GIVEN DATA Block Start

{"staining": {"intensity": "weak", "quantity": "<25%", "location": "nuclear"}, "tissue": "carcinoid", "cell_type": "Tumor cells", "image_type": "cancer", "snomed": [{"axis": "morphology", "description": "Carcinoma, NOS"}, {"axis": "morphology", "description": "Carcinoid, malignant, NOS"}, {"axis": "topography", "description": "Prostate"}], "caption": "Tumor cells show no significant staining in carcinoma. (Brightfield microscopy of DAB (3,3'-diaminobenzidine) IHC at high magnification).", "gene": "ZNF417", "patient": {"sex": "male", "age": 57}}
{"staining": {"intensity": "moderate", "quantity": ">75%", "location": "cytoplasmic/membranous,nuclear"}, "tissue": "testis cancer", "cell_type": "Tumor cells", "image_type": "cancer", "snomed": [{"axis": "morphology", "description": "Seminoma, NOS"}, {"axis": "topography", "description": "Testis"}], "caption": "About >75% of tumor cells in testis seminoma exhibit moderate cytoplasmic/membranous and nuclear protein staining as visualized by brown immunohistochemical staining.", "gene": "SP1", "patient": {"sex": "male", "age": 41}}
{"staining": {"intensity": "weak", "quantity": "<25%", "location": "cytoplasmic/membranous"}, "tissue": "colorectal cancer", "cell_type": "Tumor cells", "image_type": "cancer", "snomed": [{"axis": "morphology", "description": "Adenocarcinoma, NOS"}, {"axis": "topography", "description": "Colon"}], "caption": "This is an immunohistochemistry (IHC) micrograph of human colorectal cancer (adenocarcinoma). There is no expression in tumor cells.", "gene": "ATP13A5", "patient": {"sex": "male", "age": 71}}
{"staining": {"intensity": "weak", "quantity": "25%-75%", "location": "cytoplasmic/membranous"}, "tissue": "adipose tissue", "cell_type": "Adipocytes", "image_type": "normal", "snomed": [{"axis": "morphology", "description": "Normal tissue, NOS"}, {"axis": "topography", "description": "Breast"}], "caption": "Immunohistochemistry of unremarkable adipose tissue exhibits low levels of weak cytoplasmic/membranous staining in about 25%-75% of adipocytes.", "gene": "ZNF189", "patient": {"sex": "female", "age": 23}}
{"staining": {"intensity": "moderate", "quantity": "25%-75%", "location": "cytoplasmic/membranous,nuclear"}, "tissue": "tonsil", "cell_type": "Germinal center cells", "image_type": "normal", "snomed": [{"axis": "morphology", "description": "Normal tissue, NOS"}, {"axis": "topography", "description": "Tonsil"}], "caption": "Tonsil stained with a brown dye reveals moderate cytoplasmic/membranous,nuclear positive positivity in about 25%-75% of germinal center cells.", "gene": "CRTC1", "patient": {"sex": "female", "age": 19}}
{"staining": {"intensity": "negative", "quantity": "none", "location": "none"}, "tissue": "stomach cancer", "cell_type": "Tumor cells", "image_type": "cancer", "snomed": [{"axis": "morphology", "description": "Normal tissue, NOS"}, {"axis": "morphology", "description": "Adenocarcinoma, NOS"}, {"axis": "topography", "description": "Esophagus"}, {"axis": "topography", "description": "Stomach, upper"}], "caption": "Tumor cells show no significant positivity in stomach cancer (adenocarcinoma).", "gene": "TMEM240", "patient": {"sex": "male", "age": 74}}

GIVEN DATA Block End

Every entry should be printed again exactly as written.

{"staining": {"intensity": "weak", "quantity": "<25%", "location": "nuclear"}, "tissue": "carcinoid", "cell_type": "Tumor cells", "image_type": "cancer", "snomed": [{"axis": "morphology", "description": "Carcinoma, NOS"}, {"axis": "morphology", "description": "Carcinoid, malignant, NOS"}, {"axis": "topography", "description": "Prostate"}], "caption": "Tumor cells show no significant staining in carcinoma. (Brightfield microscopy of DAB (3,3'-diaminobenzidine) IHC at high magnification).", "gene": "ZNF417", "patient": {"sex": "male", "age": 57}}
{"staining": {"intensity": "moderate", "quantity": ">75%", "location": "cytoplasmic/membranous,nuclear"}, "tissue": "testis cancer", "cell_type": "Tumor cells", "image_type": "cancer", "snomed": [{"axis": "morphology", "description": "Seminoma, NOS"}, {"axis": "topography", "description": "Testis"}], "caption": "About >75% of tumor cells in testis seminoma exhibit moderate cytoplasmic/membranous and nuclear protein staining as visualized by brown immunohistochemical staining.", "gene": "SP1", "patient": {"sex": "male", "age": 41}}
{"staining": {"intensity": "weak", "quantity": "<25%", "location": "cytoplasmic/membranous"}, "tissue": "colorectal cancer", "cell_type": "Tumor cells", "image_type": "cancer", "snomed": [{"axis": "morphology", "description": "Adenocarcinoma, NOS"}, {"axis": "topography", "description": "Colon"}], "caption": "This is an immunohistochemistry (IHC) micrograph of human colorectal cancer (adenocarcinoma). There is no expression in tumor cells.", "gene": "ATP13A5", "patient": {"sex": "male", "age": 71}}
{"staining": {"intensity": "weak", "quantity": "25%-75%", "location": "cytoplasmic/membranous"}, "tissue": "adipose tissue", "cell_type": "Adipocytes", "image_type": "normal", "snomed": [{"axis": "morphology", "description": "Normal tissue, NOS"}, {"axis": "topography", "description": "Breast"}], "caption": "Immunohistochemistry of unremarkable adipose tissue exhibits low levels of weak cytoplasmic/membranous staining in about 25%-75% of adipocytes.", "gene": "ZNF189", "patient": {"sex": "female", "age": 23}}
{"staining": {"intensity": "moderate", "quantity": "25%-75%", "location": "cytoplasmic/membranous,nuclear"}, "tissue": "tonsil", "cell_type": "Germinal center cells", "image_type": "normal", "snomed": [{"axis": "morphology", "description": "Normal tissue, NOS"}, {"axis": "topography", "description": "Tonsil"}], "caption": "Tonsil stained with a brown dye reveals moderate cytoplasmic/membranous,nuclear positive positivity in about 25%-75% of germinal center cells.", "gene": "CRTC1", "patient": {"sex": "female", "age": 19}}
{"staining": {"intensity": "negative", "quantity": "none", "location": "none"}, "tissue": "stomach cancer", "cell_type": "Tumor cells", "image_type": "cancer", "snomed": [{"axis": "morphology", "description": "Normal tissue, NOS"}, {"axis": "morphology", "description": "Adenocarcinoma, NOS"}, {"axis": "topography", "description": "Esophagus"}, {"axis": "topography", "description": "Stomach, upper"}], "caption": "Tumor cells show no significant positivity in stomach cancer (adenocarcinoma).", "gene": "TMEM240", "patient": {"sex": "male", "age": 74}}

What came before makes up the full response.